To conclude the programme came an arrangement of the Dvorak Serenade for Winds, the work of somebody called Doug O’Connor – and even more players turned up for this item! So it was a very merry company indeed, which began the work, led by Debbie Rawson, the opening Tempo di Marcia barely able to contain itself in the excitement of the occasion. Amid all the thrusting energies I did feel it all needed a bit more “Moderato”, as something of the music’s bucolic swagger was sacrificed at such an insistent tempo. With the movement’s coda came the breadth that I was hanging out for, a glow settling over the playing, the musicians given the elbow-room to voice their phrases beautifully, right to the end.

The following Minuetto had all the grace and charm necessary for the music to bloom, the ensemble creating some lovely colours, and beautifully droll accompaniments, readily evoking the dance – but wow! – at what a lick the music’s “trio” section was taken! – hats off to the players for managing their notes without falling off the musical tightrope! Exciting, but for me just a bit of a blur, more breathless than truly exhilarating – to my mind relying a little too much on sheer speed rather than rhythmic “pointing” to be truly delicious!

This arrangement having omitted the original work’s Andante con moto movement, the players went straight into the Allegro molto finale – here most thankfully not rushed off its feet, but at a tempo that gave the players time to articulate their phrases with a sense of fun, rather than sheer desperation – the main tune was jolly and rumbustiously delivered, and the “gurgling” accompaniments were a delight! I was reminded of the story I heard of a wind player’s remark about playing Ravel’s Daphnis et Chloe, that “you just waggle your fingers and hope for the best!”. But these young players seemed to have no such fears, so exuberant and whole-hearted were their own finger-wagglings!

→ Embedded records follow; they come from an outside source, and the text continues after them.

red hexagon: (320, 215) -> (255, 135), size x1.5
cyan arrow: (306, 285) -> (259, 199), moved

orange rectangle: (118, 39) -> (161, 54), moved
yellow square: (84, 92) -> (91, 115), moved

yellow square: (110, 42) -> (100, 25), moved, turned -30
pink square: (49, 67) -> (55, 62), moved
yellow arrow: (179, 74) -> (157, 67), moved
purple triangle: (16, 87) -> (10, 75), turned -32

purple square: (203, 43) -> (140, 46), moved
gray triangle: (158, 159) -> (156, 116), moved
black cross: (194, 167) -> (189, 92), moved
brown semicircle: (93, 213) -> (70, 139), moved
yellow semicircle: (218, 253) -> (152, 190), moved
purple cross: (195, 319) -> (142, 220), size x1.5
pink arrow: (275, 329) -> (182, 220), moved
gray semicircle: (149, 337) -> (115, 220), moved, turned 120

Dvorak’s marvellous finale has as well, of course, a delicious accelerando passage, a quasi-pompous return to the work’s opening, and an exciting coda, complete with stirring fanfares, all of which were delivered with great élan. So, it was pretty wonderful stuff from the ensemble, the student musicians having obviously, from this showing, been expertly schooled, and thus made ready to take their instruments and make a great and pleasing noise in the world.